- What you should do -
Up to the line containing "left shoulder: (848, 263)", nothing is kept; from that line through the end of the data below, output every line exactly.

- Provided data -
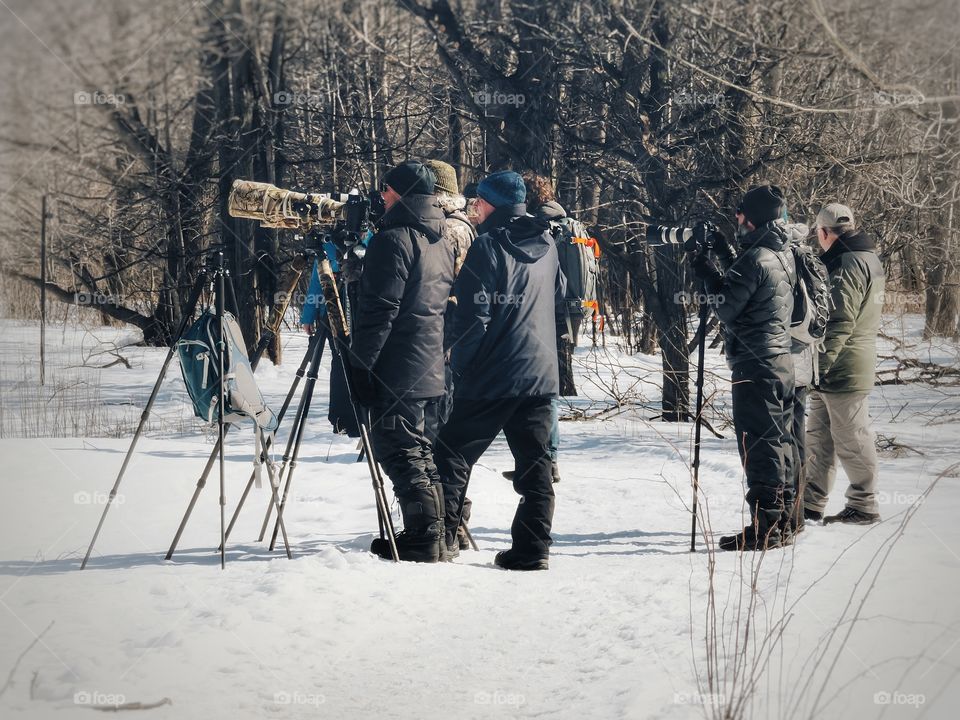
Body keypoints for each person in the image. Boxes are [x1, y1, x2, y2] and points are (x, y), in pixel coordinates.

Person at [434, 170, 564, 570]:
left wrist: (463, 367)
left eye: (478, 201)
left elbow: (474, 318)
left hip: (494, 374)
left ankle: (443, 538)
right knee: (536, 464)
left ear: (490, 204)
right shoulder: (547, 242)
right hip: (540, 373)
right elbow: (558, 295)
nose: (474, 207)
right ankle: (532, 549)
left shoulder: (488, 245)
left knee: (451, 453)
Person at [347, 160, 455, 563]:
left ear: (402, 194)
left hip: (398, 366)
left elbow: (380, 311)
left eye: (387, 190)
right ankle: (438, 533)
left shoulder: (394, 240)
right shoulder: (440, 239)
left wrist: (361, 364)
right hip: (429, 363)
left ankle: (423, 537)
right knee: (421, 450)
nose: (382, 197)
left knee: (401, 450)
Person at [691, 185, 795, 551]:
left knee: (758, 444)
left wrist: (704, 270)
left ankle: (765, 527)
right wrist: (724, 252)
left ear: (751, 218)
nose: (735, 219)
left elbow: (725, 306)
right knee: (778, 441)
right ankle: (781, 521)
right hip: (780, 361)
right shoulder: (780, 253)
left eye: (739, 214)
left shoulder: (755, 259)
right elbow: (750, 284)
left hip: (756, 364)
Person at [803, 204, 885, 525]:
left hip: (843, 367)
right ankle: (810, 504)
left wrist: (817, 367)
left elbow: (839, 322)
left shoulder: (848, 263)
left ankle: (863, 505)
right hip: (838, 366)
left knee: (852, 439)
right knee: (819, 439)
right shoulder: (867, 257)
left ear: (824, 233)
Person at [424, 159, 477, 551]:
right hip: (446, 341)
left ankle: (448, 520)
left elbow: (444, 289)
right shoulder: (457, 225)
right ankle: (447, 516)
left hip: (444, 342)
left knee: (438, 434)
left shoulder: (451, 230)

- Answer space -
left shoulder: (848, 263)
left ankle: (863, 505)
right hip: (838, 366)
left knee: (852, 439)
right knee: (819, 439)
right shoulder: (867, 257)
left ear: (824, 233)
Person at [424, 159, 477, 551]:
right hip: (446, 341)
left ankle: (448, 520)
left elbow: (444, 289)
right shoulder: (457, 225)
right ankle: (447, 516)
left hip: (444, 342)
left knee: (438, 434)
left shoulder: (451, 230)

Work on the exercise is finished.